In the passage on endometriosis and infertility, what share of women with endometriosis have increased uterine natural killer cell activity?

[Passage for review]
______________________________

Endometriosis involves the growth of the uterine lining (endometrium) on pelvic structures outside of the uterus. With mild, early ( Stage 1) endometriosis these endometrial deposits  grow on  pelvic structures with little, if any, visible evidence of anatomical distortion that could compromise the release of an egg (ovulation) or its transportation from the ovary to the fallopian tube. With advanced endometriosis (Stage 2, 3 & 4), there are usually pelvic adhesions and ovarian endometriomas (see below), sufficient to distort normal pelvic anatomy and interfere with egg development/maturation as well as egg/embryo transportation.

Since early endometriosis is not associated with significant anatomical distortion and is infrequently associated with absent or dysfunctional ovulation, it would be reasonable to conclude that (in such cases) normally ovulating women should have no difficulty in conceiving and that in cases of moderately severe endometriosis associated with anatomical disease amenable to surgically correction, the infertility could be successfully reversed …nothing could be further from the truth.

Toxic pelvic environment: It is common place for women with early endometriosis to achieve a pregnancy and thereupon, battle to conceive again. This is why endometriosis is one of the commonest causes of secondary infertility. The main reason is that women with endometriosis all have “toxins” in their pelvic secretions. This renders the egg envelopment (zona pellucida) relatively impervious to sperm penetration. Thus as eggs, as they traverse this “toxic” environment e to reach the awaiting sperm in the Fallopian tube(s) are rendered much less fertilizable (by a factor of at least 3-4). Consider the fact that in the absence of endometriosis, young women with fertile male partners have about a 15% chance (per month) and 80%, per year  of propagating a baby while in the presence of (even mild) endometriosis the comparable chance would be chance of success would be < 5% per month and 40% within 3-4 years.

IVF, which involves extracting eggs prior to ovulation and their subsequent exposure to pelvic toxins, can bypass this effect. This is why a woman with endometriosis, who in spite of reduced odds of conceiving (naturally or following the use of fertility drugs-(with or without intrauterine insemination), frequently experiences secondary infertility later in her reproductive career. It also explains why with early endometriosis, ovulating women who have patent Fallopian tubes do not really benefit from intrauterine insemination, the use of fertility drugs, or from surgery.

Also, endometriotic deposits are often non-pigmented and are thus cannot be readily identified during surgery. It follows that when a normally ovulating woman with mild to moderate endometriosis conceives following , surgery or the use of fertility drugs (with or without IUI) , it is probably in spite of  (rather than due to)  such treatment.

Immunologic Implantation Failure: About 1/3 of women with endometriosis (regardless of its severity) have of increased uterine natural killer cell activity (Nka). Activated NK cells, produce an excess of TH-1 cytokines which can lead to an immunologic implantation dysfunction (IID) with rejection of embryo attachment prior to hCG being detected in the woman’s blood. Rather than this being “true infertility” such women are in fact experiencing a “mini miscarriages “so early on, that they do not even realize that they in fact conceived. Sometimes the pregnancy attaches temporarily and is then lost (a chemical pregnancy or early miscarriage). In such cases the initial TH-1 cytokine onslaught was not immediately lethal to the embryo’s root system (trophoblast).

______________________________

[Supplied records]

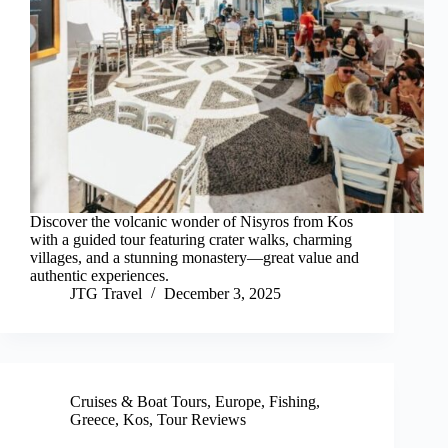
Discover the volcanic wonder of Nisyros from Kos
with a guided tour featuring crater walks, charming
villages, and a stunning monastery—great value and
authentic experiences.
JTG Travel
December 3, 2025
Cruises & Boat Tours
,
Europe
,
Fishing
,
Greece
,
Kos
,
Tour Reviews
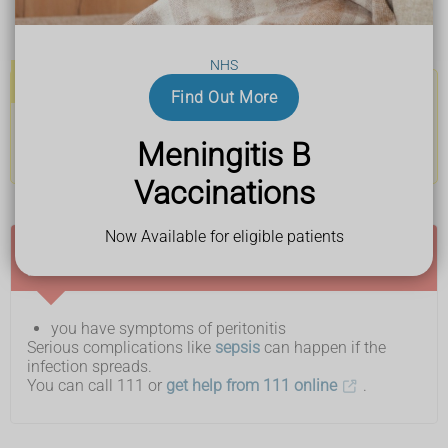
a lack of appetite and feel or be sick
a swollen tummy
NHS
Important
Find Out More
If you're having kidney dialysis treatment, the fluid in the
Meningitis B
collection bag might look cloudier than usual or contain
white flecks.
Vaccinations
Now Available for eligible patients
Ask for an urgent GP appointment or get help
from NHS 111 if:
you have symptoms of peritonitis
Serious complications like
sepsis
can happen if the
infection spreads.
You can call 111 or
get help from 111 online
.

______________________________

[Task result] About one-third, regardless of how severe the endometriosis is.